Did Anki recapitalize?
Perhaps another warning sign of Anki’s troubles occurred when Marc Andreessen of Andreessen Horowitz and Danny Rimer of Index Ventures left their director roles at Anki. Crunchbase reported this in September 2018, writing that Anki filed a “Series 1” venture round that could have indicated the company recapitalized.
According to Divestopedia, “recapitalization is a financial strategy used by a company to change its financial structure in order to weather through a rough financial situation or to help improve the company’s financial stability. It is usually done by altering the debt/equity ratio of the company to increase either the contribution of debt or equity to the overall capital of the company.”

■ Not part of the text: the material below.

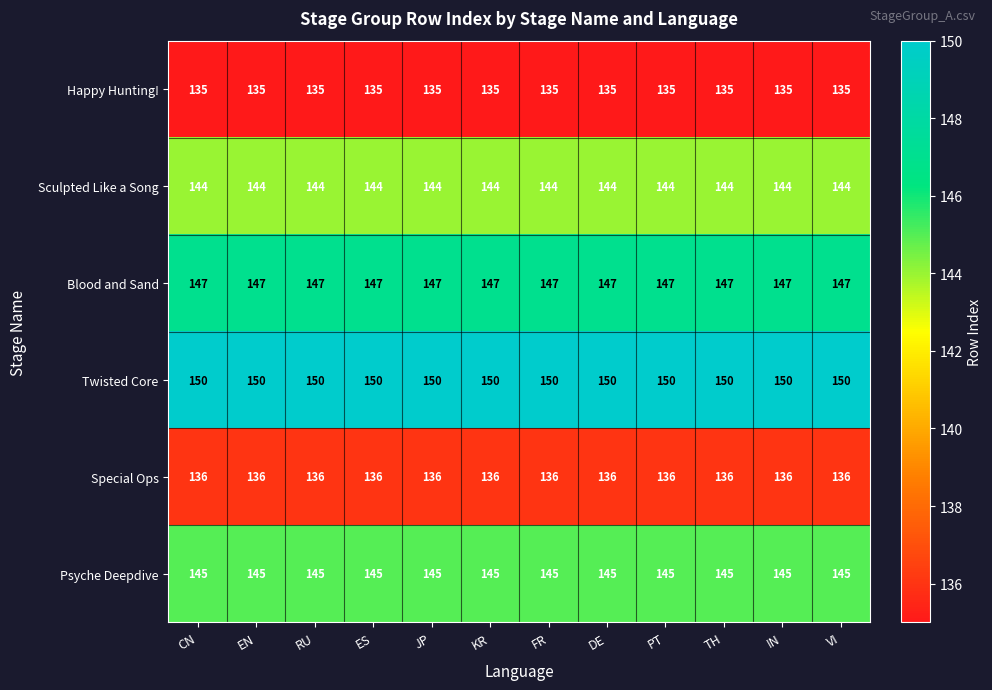

What is the lowest value of the Twisted Core series?

150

Investopedia lists another, less alarming reason to recapitalize, saying it could “provide venture capitalists with an exit strategy.” However, Anki is not listed under “Exits” on Andreessen Horowitz’s website.
Andreessen Horowitz was one of the main venture investors in Anki since February 2012. In a blog on June 10, 2013, announcing its investment in Anki, Marc Andreessen, co-founder and general partner at the venture capital firm, wrote that “keeping my mouth shut about this company for 16 months has been one of the hardest things I have had to do since we started our firm! Anki is one of those companies that has an exciting story on top and then a profound story underneath.”
Career fair for Anki employees
The former Anki employee told The Robot Report that a makeshift career fair was held at Anki’s office days after the employees found out Anki was going out of business. According to the source, companies in attendance included Apple, Google, Microsoft and Sonos.
Axios first reported that Sonos hired at least 20 technical people from Anki. The new hires will help fill out Santa Barbara, Calif.-based Sonos’ new office in San Francisco. The report said Sonos didn’t acquire any of Anki’s IP or product lines.
The former Anki employee told The Robot Report that another tech company might also soon be hiring a group of former Anki employees.
Support for Anki’s robots
Anki recently posted a statement to its website addressing its shutdown and ongoing support for its robots out in the world. Though it doesn’t rely on the cloud for autonomy, Anki said Vector uses the cloud for software and firmware updates as well as natural language processing for voice commands. And voice commands were a big differentiator for Vector, which was Anki’s first robot that wasn’t tethered to a smart device. Vector also used the cloud to get smarter over time via machine learning.
The Robot Report has reached out on multiple occasions to Anki, including co-founders Hanns Tappeiner and Boris Sofman, but has not heard back. We will update this story if new information becomes available.